A formal declaration of financial exigency would allow the colleges and universities to fire anyone without much notice, regardless of contractual obligations. That includes tenured faculty.
"They could basically get rid of people more quickly than they could without a declaration of exigency," said Gregory Brown, a history professor at the University of Nevada, Las Vegas and president of the university’s chapter of the Nevada Faculty Alliance.
Without a declaration, it wouldn’t be that easy. For example, let’s say UNLV decides it wants to eliminate its College of Engineering because it’s really expensive to run. Because of contracts, the university would be required to give a year’s notice to those employees who have been with the university for more than three years. That would mean most of the savings wouldn’t be immediate.
And what’s more, tenured faculty can’t be fired for any reason other than poor performance — unless there’s a declaration of financial exigency. That’s just the way higher education works.
That’s why Klaich said he and the Board of Regents are seriously considering financial exigency as an option. It would allow immediate savings on a vastly larger scale than not declaring it would.

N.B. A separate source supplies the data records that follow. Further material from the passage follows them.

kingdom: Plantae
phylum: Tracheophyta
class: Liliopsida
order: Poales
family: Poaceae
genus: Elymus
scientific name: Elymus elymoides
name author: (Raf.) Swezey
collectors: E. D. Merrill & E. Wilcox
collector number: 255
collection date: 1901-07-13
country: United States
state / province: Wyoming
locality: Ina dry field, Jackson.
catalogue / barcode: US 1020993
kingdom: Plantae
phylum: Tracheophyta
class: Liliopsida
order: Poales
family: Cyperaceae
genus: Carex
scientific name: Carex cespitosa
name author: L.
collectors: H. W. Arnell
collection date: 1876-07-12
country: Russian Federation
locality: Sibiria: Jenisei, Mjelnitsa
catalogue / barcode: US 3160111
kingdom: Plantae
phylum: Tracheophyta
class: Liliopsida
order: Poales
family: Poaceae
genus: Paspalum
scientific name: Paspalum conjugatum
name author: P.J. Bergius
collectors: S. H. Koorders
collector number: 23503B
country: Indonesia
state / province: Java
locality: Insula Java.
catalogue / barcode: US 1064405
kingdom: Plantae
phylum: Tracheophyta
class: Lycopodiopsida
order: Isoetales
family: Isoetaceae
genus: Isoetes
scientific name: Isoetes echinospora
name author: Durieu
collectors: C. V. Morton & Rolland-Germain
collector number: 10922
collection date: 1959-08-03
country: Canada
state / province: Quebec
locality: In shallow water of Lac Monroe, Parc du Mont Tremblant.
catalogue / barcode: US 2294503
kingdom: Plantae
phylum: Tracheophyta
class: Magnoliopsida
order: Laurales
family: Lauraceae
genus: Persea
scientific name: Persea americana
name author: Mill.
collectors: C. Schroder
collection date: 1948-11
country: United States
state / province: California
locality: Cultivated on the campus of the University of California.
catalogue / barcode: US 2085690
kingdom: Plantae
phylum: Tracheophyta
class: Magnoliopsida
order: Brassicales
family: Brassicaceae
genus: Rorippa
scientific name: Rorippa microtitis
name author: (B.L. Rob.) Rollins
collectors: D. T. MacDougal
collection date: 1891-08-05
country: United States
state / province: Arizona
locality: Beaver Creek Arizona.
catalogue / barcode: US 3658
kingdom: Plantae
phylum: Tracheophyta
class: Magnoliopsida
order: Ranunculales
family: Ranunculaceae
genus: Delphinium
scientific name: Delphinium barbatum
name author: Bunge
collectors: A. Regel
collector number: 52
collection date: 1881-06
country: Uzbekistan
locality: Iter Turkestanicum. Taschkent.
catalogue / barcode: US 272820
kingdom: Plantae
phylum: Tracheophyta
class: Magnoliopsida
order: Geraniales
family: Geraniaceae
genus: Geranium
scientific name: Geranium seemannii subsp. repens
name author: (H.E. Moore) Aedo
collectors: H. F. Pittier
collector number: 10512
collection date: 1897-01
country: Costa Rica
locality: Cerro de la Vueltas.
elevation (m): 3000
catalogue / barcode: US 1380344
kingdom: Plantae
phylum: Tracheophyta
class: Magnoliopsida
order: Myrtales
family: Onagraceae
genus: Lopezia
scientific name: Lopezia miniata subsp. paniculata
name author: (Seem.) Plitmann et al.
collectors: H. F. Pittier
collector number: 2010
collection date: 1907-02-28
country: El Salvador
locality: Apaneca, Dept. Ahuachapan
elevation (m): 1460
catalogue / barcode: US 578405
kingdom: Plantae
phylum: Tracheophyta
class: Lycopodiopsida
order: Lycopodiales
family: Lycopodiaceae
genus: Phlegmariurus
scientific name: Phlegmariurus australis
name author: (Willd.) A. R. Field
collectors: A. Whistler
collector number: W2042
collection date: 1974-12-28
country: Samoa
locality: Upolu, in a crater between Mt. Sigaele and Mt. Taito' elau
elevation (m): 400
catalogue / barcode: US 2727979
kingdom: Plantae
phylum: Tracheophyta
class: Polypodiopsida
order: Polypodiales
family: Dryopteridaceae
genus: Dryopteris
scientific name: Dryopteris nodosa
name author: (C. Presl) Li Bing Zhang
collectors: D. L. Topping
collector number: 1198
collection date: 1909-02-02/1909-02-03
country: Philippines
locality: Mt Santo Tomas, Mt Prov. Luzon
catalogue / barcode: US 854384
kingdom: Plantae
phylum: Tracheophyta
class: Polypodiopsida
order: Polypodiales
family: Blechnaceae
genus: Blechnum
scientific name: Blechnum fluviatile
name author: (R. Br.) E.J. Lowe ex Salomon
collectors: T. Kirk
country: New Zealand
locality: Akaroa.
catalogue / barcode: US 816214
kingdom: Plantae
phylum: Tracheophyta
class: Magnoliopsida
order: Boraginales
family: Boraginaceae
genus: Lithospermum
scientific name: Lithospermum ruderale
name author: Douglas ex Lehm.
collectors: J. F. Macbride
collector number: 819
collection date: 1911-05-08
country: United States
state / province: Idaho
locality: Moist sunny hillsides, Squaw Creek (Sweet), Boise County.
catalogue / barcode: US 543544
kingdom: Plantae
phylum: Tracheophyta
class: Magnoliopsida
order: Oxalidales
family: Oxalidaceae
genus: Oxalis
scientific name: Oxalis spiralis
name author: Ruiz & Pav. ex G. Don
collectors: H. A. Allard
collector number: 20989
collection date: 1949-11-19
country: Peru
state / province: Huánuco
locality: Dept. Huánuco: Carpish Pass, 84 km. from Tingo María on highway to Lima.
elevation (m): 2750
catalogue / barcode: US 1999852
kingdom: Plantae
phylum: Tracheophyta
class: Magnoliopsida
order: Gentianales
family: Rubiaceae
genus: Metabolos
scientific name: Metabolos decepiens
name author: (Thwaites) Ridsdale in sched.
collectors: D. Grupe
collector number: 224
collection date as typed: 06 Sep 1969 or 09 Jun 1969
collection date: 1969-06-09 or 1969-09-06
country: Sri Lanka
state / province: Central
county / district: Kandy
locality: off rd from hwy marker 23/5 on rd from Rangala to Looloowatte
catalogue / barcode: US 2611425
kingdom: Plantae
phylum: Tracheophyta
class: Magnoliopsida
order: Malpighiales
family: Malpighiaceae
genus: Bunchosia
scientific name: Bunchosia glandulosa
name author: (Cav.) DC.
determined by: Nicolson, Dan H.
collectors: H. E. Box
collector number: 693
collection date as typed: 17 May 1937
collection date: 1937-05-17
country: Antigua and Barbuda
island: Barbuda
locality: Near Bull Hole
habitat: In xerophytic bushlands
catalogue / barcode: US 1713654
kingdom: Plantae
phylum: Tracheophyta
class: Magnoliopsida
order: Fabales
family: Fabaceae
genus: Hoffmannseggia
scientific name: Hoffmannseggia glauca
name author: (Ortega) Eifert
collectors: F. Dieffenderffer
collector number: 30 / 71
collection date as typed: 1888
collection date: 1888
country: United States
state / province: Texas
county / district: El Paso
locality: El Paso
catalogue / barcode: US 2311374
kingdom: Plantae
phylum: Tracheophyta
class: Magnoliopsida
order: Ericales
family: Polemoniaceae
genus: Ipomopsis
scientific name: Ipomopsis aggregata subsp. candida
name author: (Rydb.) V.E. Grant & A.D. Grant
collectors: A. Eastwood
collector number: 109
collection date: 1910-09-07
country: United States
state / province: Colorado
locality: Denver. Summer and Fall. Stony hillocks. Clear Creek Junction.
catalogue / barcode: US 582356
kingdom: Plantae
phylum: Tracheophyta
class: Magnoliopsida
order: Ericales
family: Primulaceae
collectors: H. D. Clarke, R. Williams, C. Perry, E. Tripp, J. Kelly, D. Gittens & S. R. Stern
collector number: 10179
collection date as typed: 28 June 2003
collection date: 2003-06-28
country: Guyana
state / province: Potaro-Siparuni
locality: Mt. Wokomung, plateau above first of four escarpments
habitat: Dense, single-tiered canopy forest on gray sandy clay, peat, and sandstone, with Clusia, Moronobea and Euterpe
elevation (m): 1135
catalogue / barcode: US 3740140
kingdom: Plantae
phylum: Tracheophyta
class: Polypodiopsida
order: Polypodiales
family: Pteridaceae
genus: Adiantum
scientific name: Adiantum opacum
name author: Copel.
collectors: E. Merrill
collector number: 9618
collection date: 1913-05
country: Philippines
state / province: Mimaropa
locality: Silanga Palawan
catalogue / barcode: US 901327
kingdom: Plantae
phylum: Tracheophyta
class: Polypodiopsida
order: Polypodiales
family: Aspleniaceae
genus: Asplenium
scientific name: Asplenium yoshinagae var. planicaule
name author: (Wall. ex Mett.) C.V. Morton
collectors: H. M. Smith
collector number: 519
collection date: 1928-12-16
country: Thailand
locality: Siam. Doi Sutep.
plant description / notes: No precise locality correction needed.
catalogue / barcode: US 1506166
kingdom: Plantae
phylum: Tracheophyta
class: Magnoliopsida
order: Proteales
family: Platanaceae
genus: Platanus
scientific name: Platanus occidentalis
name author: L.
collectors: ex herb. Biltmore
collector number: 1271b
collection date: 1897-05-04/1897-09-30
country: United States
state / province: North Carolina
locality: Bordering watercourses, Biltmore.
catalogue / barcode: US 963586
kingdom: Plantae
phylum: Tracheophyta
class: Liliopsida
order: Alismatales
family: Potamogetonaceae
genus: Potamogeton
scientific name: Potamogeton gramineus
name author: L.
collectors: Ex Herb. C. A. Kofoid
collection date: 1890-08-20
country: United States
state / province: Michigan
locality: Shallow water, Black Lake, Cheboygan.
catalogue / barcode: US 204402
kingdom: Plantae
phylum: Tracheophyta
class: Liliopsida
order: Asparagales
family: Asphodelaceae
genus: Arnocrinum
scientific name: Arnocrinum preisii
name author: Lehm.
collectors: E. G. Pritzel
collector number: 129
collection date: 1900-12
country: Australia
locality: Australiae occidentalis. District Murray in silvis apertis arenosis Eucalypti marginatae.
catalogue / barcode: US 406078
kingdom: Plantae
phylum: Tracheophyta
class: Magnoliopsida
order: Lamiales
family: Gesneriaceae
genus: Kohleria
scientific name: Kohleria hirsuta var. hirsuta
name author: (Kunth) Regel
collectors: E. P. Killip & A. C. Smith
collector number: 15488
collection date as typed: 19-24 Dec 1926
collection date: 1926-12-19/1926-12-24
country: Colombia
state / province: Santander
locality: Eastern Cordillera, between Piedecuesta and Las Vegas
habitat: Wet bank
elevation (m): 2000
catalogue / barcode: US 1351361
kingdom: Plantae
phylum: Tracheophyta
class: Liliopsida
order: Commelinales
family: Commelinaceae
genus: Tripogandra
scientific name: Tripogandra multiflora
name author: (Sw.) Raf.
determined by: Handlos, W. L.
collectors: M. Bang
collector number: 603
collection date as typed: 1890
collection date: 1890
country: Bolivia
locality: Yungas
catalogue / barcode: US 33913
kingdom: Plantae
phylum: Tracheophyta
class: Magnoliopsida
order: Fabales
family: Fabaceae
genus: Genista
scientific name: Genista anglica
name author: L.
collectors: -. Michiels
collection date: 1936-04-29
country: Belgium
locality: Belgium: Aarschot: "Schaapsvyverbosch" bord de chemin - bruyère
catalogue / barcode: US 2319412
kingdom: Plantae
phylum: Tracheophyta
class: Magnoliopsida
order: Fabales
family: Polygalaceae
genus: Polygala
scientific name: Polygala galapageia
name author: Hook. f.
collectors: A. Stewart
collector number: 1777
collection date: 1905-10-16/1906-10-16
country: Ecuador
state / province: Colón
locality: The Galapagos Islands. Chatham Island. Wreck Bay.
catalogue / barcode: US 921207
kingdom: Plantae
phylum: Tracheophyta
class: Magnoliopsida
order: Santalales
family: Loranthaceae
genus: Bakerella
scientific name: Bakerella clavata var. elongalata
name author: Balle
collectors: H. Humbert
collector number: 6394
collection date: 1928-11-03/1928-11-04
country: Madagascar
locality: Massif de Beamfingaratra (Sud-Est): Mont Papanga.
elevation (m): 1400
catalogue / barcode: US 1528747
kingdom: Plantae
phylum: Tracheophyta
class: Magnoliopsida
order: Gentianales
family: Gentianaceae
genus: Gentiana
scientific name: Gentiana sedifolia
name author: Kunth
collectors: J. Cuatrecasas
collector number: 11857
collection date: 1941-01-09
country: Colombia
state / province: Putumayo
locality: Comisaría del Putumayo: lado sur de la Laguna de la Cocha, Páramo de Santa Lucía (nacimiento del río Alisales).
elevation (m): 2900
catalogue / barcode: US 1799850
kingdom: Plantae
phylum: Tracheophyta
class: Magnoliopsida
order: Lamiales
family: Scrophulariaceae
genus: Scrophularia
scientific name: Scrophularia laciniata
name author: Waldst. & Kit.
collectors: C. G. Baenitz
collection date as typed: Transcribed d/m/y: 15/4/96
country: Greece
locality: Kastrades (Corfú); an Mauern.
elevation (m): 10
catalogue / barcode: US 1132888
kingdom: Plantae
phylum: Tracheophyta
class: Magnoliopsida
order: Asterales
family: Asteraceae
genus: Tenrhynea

But, as always, it’s not that simple.
A financial exigency declaration could also have terrible, long-lasting consequences.
A declaration could ruin the reputations of both universities and the research institute. It would be difficult to recruit top research professors after a declaration because they might not want to risk working there.
Without top faculty, research grants could drop dramatically. Grants and contracts brought in nearly $300 million to the three institutions last year.
A declaration could also damage the system’s bond rating. That’s similar to your credit rating. Damaging that could mean higher interest rates for the institutions, which would mean more money down the drain.
It could also open the system up to legal liabilities. In other words, fired workers could sue. Exigency is a very little used tool. It’s not well defined either in statute or in case law. Someone who is fired under what they believe were unjust terms could sue the system or the university, piling up legal fees for years. They might even win.
Limited forms of exigency have been used here three times, all in the 1970s, according to a review from the higher education system’s vice chancellor for academic and student affairs, Crystal Abba, that was sent to legislators on Friday.
In 1977 and 1974, the Board of Regents declared financial exigency for certain programs at the Desert Research Institute. It did it again in 1977 for a business unit at CSN. The Board considered it in 1982, and again last year, but avoided it.
Financial exigency or its equivalent is also being considered elsewhere as states grapple with budget cuts. Arizona’s higher education leaders declared a limited form of it to impose furloughs. News reports indicate that a junior college in California is considering it, as are several public school districts in Texas and Louisiana. It has also happened in a few cases elsewhere in the past.
But it appears that no major university or higher education system has declared exigency or is seriously considering it right now. Except Nevada.
And right now that’s all Nevada is doing, considering it. No cuts have passed the Legislature, and they probably won’t until June.
"We are going to fight these budget reductions tooth and nail until the final gavel comes down," Klaich said.
He said all options will be on the table if cuts do come down. Exigency, whether limited in scope or systemwide, mass firings, closing whole schools.
If schools are closed, programs are eliminated, faculty are fired en masse, and entire colleges at the universities are shut down, it is likely that thousands of college students will have nowhere to go.
They are already complaining that classes they need are full because there is no money to add more classes or hire more professors.